The chairman and the several individuals comprising the Democratic Executive Committee of Indian River County have filed their complaint against the state of Florida, seeking a declaratory decree. The state, through the state attorney for the ninth judicial circuit, has filed an answer.

In their complaint the committee alleges that the late Otis M. Cobb, Sr. was duly elected as county judge of Indian River County in the general election of November, 1956; that he was duly commissioned as such judge for a term beginning on the first Tuesday after the first Monday in January, 1957, and ending on the first Tuesday after the first Monday in January, 1961; that on September 11, 1958 Otis M. Cobb, Sr. while serving as said judge, died; that prior to his death, under provisions of the Florida Statutes, the last day for filing for the regular primary election had passed and the first regular primary had passed, but that his death occurred prior to the next general election, which is to foe held on November 4, 1958; that on October 6, 1958 LeRoy Collins, Governor of Florida, duly appointed Miles B. Mank II as county judge of Indian River County, said appointment and commission running to the first Tuesday after the first Monday in January, 1959; that at the date said commission expires, there will exist a vacancy in the unexpired term of the late county judge, Otis M. Cobb, Sr.; and that there exists doubt under the statutes of this state as to the power and authority of the complainants to designate a nominee for said unexpired term, which nominee could have his name duly certified and placed upon the ballot for the general election to be held on November 4, 1958.

[147]*147The complainants pray for a declaratory decree, declaring the rights and status of the complainants, the Democratic Executive Committee of Indian River County, as to whether or not the complainants have the statutory authority to designate a nominee’s name to appear upon the general election 'ballot to be held November 4, 1958.

The state, in its answer, admits the factual allegations contained in the complaint, but denies that any doubt exists under the Florida Statutes, and alleges that the complainants have the authority to designate a nominee’s name to appear upon the general election ballot to be used November 4,1958.

This suit has come on for final hearing. The court has heard argument of counsel for the respective parties.

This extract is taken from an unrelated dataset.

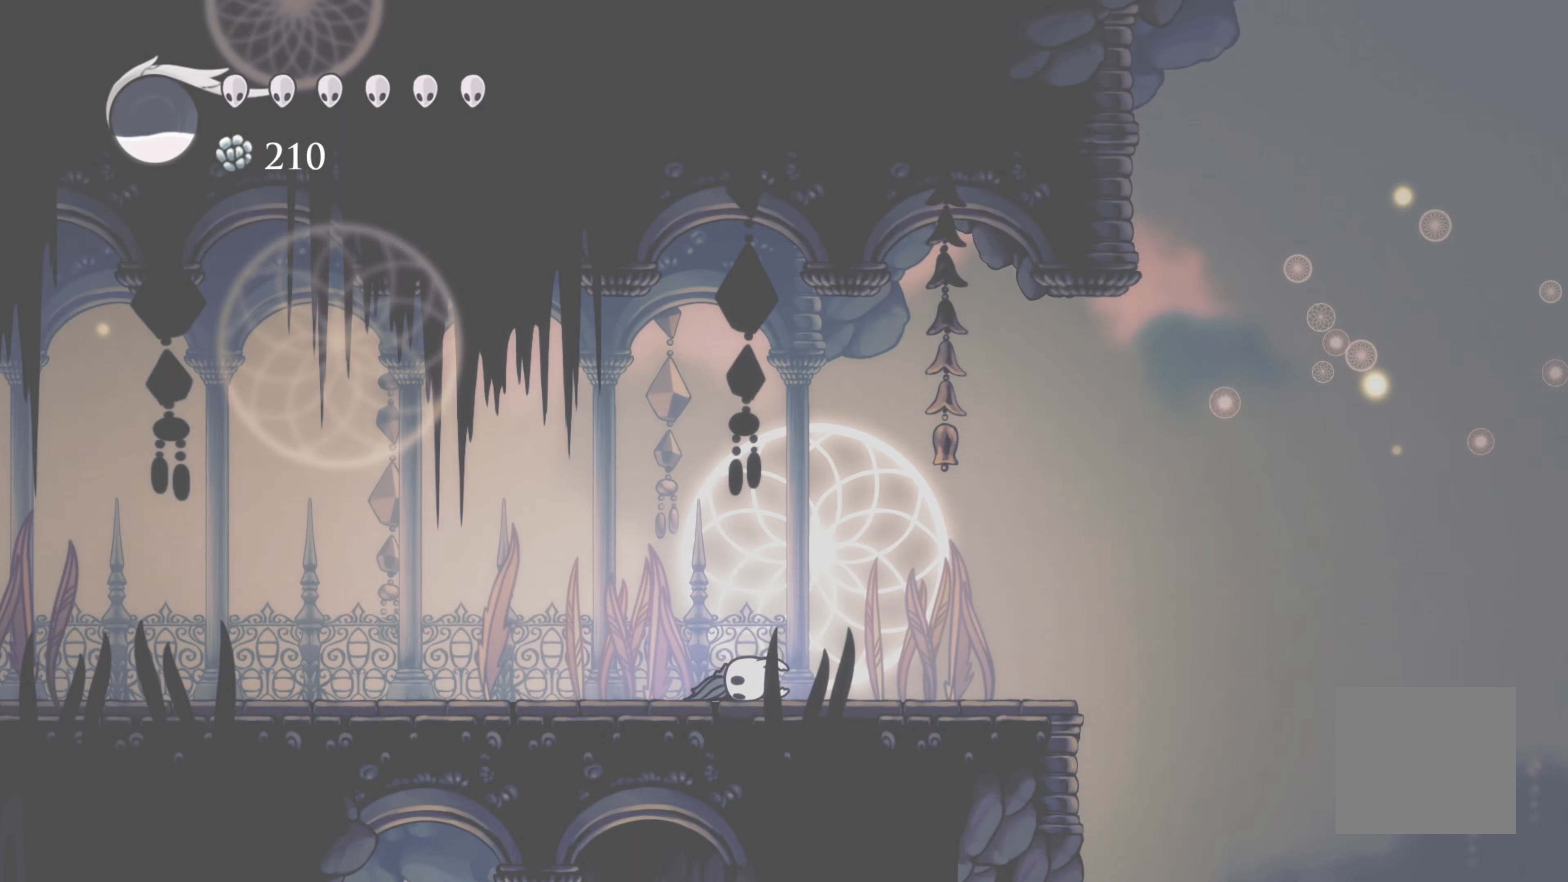
Gameplay with a controller (Xbox layout); each line is a JSON object with the inputs held at the frame after it (dt_ms = milliseconds from this image to that frame). "events" lists button and stick changes between this image and that frame as [ms after this image, input, new state], when the widget could be followed in between. Not read: DPAD_DOWN DPAD_LEFT DPAD_RIGHT DPAD_UP.
{"dt_ms": 500, "buttons": [], "left_stick": "right", "right_stick": "center", "events": []}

It is apparent from the facts above set forth that we are not confronted with a vacancy in nomination, but are confronted with a vacancy in office for the above mentioned portion of the unexpired term of the late Otis M. Cobb, Sr. as county judge of Indian River County. Article XVIII, section 9, of the constitution of Florida, requires that this vacancy be filled at the general election to be held November 4, 1958. The Democratic Party and the Republican Party each constitute a political party under the Florida Statutes, section 97.021, Florida Statutes 1957. Our statutes recognize state and county executive committees for each political party and set forth their powers and duties, among which is “to do anything that is considered by custom and practice as proper for party committees.” Sections 103.111 and 103.121 (g), Florida Statutes 1957.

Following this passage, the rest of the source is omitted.